ANALYTICAL METHOD VALIDATION

1. ANALYTICAL METHOD VALIDATION

2. Method Validation • Validation of analytical procedures is the process of determining the suitability of a given methodology for providing useful analytical data. • Validation is the formal and systematic proof that a method compiles with the requirements for testing a product when observing a defined procedures.

3. Method validation is the process of demonstrating that analytical procedures are suitable for their intended use and that they support the identity, strength, quality, purity and potency of the drug substances and drug products • Method validation is primarily concerned with: • identification of the sources of potential errors • quantification of the potential errors in the method • A method validation describes in mathematical and quantifiable terms the performance characteristics of an assay

4. Examples of Methods That Require Validation Documentation • Chromatographic Methods - HPLC, GC, TLC, GC/MS, etc. • Pharmaceutical Analysis - In support of CMC. • Bioanalytical Analysis - In support of PK/PD/Clinical Studies. • Spectrophotometric Methods – UV/VIS, IR, NIR, AA, NMR, XRD,MS • Capillary Electrophoresis Methods - Zone, Isoelectric Focusing • Particle Size Analysis Methods - Laser, Microscopic, Sieving, SEC, etc.

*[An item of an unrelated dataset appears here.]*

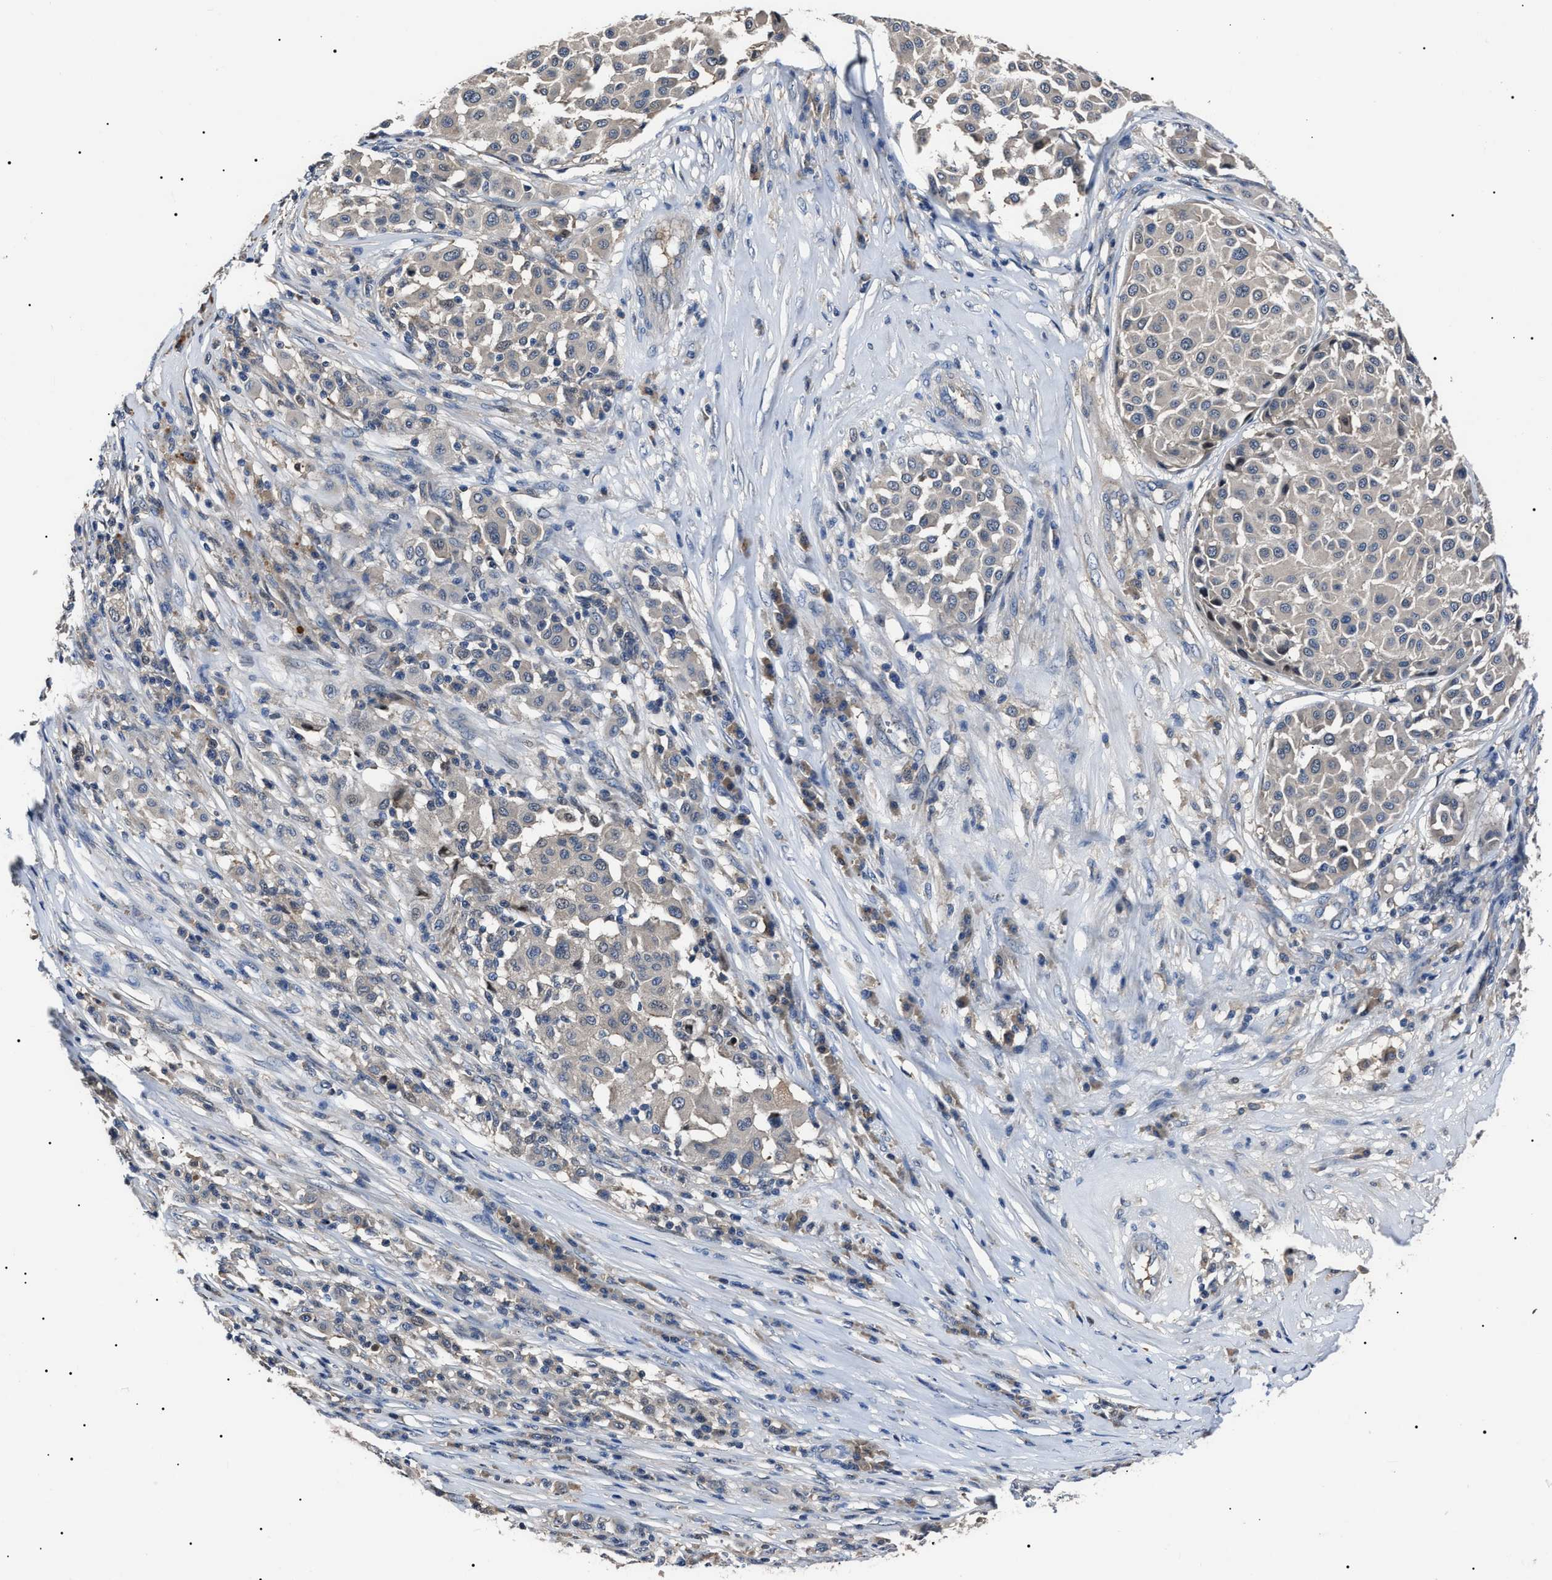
{"staining": {"intensity": "negative", "quantity": "none", "location": "none"}, "tissue": "melanoma", "cell_type": "Tumor cells", "image_type": "cancer", "snomed": [{"axis": "morphology", "description": "Malignant melanoma, Metastatic site"}, {"axis": "topography", "description": "Soft tissue"}], "caption": "Melanoma stained for a protein using IHC demonstrates no expression tumor cells.", "gene": "IFT81", "patient": {"sex": "male", "age": 41}}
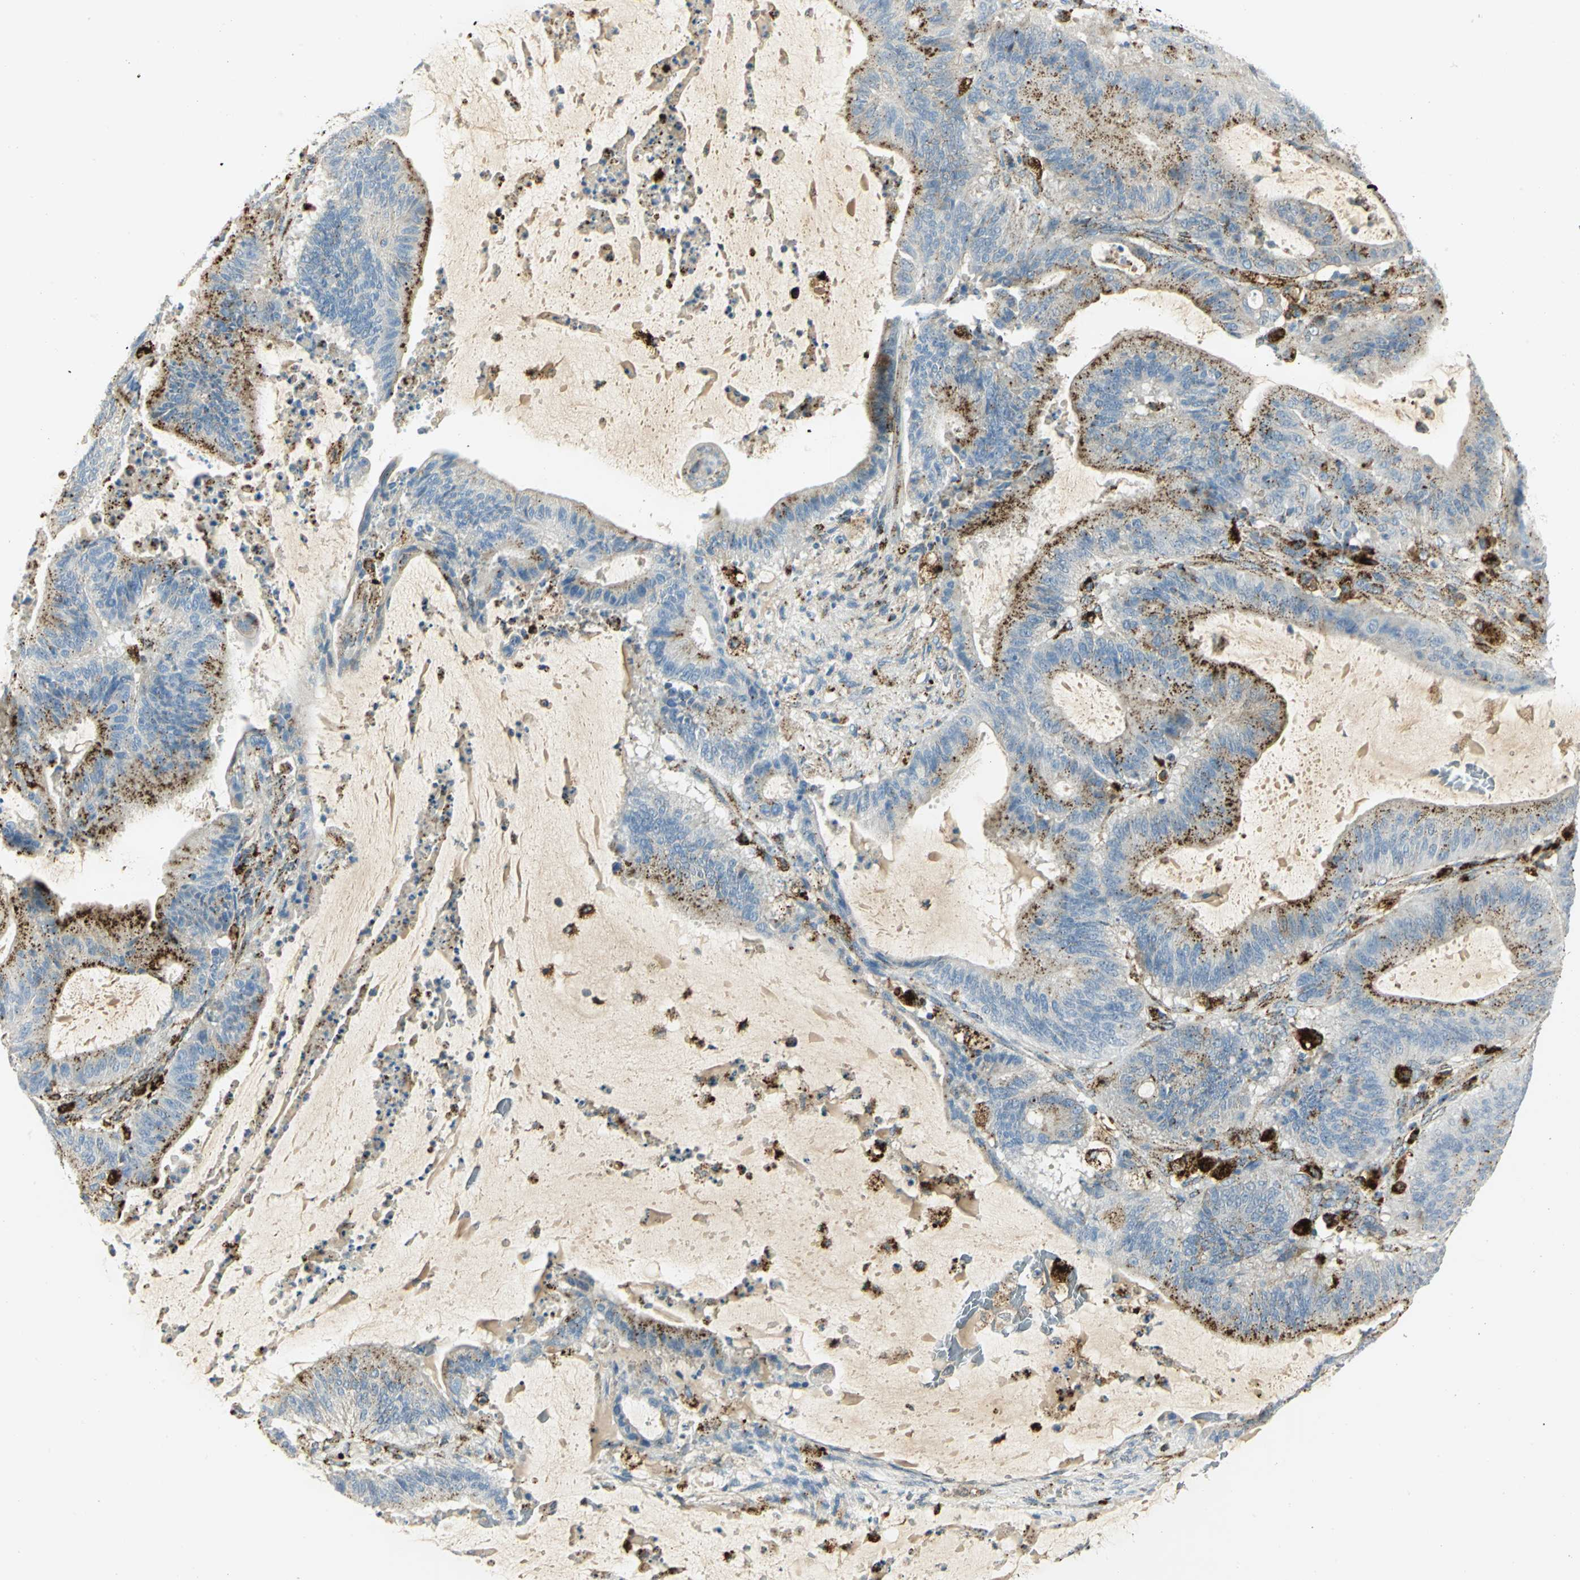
{"staining": {"intensity": "moderate", "quantity": ">75%", "location": "cytoplasmic/membranous"}, "tissue": "liver cancer", "cell_type": "Tumor cells", "image_type": "cancer", "snomed": [{"axis": "morphology", "description": "Cholangiocarcinoma"}, {"axis": "topography", "description": "Liver"}], "caption": "Liver cancer (cholangiocarcinoma) was stained to show a protein in brown. There is medium levels of moderate cytoplasmic/membranous expression in about >75% of tumor cells. The protein is stained brown, and the nuclei are stained in blue (DAB (3,3'-diaminobenzidine) IHC with brightfield microscopy, high magnification).", "gene": "ARSA", "patient": {"sex": "female", "age": 73}}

5. Purpose of Method Validation • Identification of Sources and Quantitation of Potential errors • Determination if Method is Acceptable for Intended Use • Establish Proof that a Method Can be Used for Decision Making • Satisfy FDA Requirements

6. What is not Analytical Method Validation? • Calibration The Process of Performing Tests on Individual System Components to Ensure Proper function For example) HPLC Detector calibration • Wavelength Accuracy/ Linear Range/ Noise Level

7. System Suitability Test to verify the proper functioning of the operating system, i.e., the electronics, the equipment, the specimens and the analytical operations. • Minimum Resolution of 3.0 between the analyte peak and internal standard peaks • Relative Standard Deviation of replicate standard injections of not more than 2.0%

8. System Suitability Validation Calibration Pump Injector Detector Data System Analyst Method Sample

9. Validation Development Optimization Method Life Cycle

10. The objective of validation of an analytical procedure is to demonstrate that it is suitable for its intended purpose ICH Guideline for Industry Q2A, Text on Validation of Analytical Procedures March 1995

11. Specificity/Selectivity • Ability of an analytical method to measure the analyte free from interference due to other components. • Selectivity describes the ability of an analytical method to differentiate various substances in a sample • Original term used in USP • Also Preferred by IUPAC • Also used to characterize chromatographic columns • Degree of Bias (Used in USP) • The difference in assay results between the two groups • the sample containing added impurities, degradation products, related chemical compounds, placebo ingredients • the sample without added substances

12. Specificity: Impurities Assay • Chromatographic Methods • Demonstrate Resolution • Impurities/Degradants Available • Spike with impurities/degradants • Show resolution and a lack of interference • Impurities/Degradants Not Available • Stress Samples • For assay, Stressed and Unstressed Samples should be compared. • For impurity test, impurity profiles should be compared.

13. Forced Degradation Studies • Temperature (50-60℃) • Humidity (70-80%) • Acid Hydrolysis (0.1 N HCl) • Base Hydrolysis (0.1 N NaOH) • Oxidation (3-30%) • Light (UV/Vis/Fl) Intent is to create 10 to 30 % Degradation

14. Linearity • Ability of an assay to elicit a direct and proportional response to changes in analyte concentration.

15. Linearity Should be Evaluated • By Visual Inspection of plot of signals vs. analyte concentration • By Appropriate statistical methods • Linear Regression (y = mx + b) • Correlation Coefficient, y-intercept (b), slope (m) • Acceptance criteria: Linear regression r2 > 0.95 Requires a minimum of 5 concentration levels

16. Range • Acceptable range having linearity, accuracy, precision. • For Drug Substance & Drug product Assay • 80 to 120% of test Concentration • For Content Uniformity Assay • 70 to 130% of test Concentration • For Dissolution Test Method • +/- 20% over entire Specification Range • For Impurity Assays • From Reporting Level to 120% of Impurity Specification for Impurity Assays • From Reporting Level to 120% of Assay Specification for Impurity/Assay Methods

17. Accuracy • Closeness of the test results obtained by the method to the true value.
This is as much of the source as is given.